Secondly, his findings only focuses on the role of the non-executive director.  He does not distinguish between non-executive directors and independent directors represented on these boards. The article also does not indicate the composition of non-executive vs independent directors on the boards of these 40 companies.

King III is quite clear on the important differences between independent and non-executive directors. I do not however imply that non-executives are any less “independent in character and judgement” than their independent colleague serving on the same board.

Thirdly, he correctly points out that “What’s really important are the skills, experience and know-how of the directors.
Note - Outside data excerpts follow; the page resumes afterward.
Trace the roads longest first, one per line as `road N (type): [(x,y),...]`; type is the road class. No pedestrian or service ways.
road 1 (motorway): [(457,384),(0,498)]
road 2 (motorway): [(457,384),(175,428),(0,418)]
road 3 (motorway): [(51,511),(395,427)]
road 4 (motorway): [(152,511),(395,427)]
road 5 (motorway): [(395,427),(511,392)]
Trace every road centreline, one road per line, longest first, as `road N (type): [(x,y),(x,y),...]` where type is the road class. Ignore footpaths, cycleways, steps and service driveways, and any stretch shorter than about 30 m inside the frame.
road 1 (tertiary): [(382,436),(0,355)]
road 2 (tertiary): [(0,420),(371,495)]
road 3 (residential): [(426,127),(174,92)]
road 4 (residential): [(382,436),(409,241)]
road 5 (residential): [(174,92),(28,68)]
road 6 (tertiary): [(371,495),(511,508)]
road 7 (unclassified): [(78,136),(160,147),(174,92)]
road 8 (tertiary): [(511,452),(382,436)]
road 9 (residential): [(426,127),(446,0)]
Diversity also has an impact and I’d venture to say not just the race and gender, but the education and age, too.

Ansie also touches on the need for independent directors to have industry knowledge and relevant experience.  This she considers to be important if they want to “oversee, challenge and contribute” at board level, which is correct.

However, neither of them refers to what is, in my opinion, of fundamental importance, namely the internal dynamics at play at board level.

It is of little use to know what its role and function is, if the board is dysfunctional and unable to provide guidance to management.

For a board to be effective, its internal dynamics must be ticking over at optimal levels.  This in turn means that achieving board effectiveness is a journey, not an end result.  I recently dealt with a number of aspects which have, in my opinion, a bearing on how internal dynamics play out at board level.  Read our paper on “The role and function of the board

Fourthly, the fees paid to non-executive and independent directors should not be an issue.  Companies cannot afford not to attract the right calibre of person to serve as independent directors.  This is not easy given the onerous obligations and potential exposure under the Companies Act, 2008 faced by individuals prepared to serve on boards.

In my view King III got it absolutely right in principle 2.18 “The board should comprise a balance of power, with a majority of non-executive directors.  The majority of non-executive directors should be independent.

No flaw exists in this principle. The problem either lies in the way companies are applying it, or in the internal dynamics operating at board level.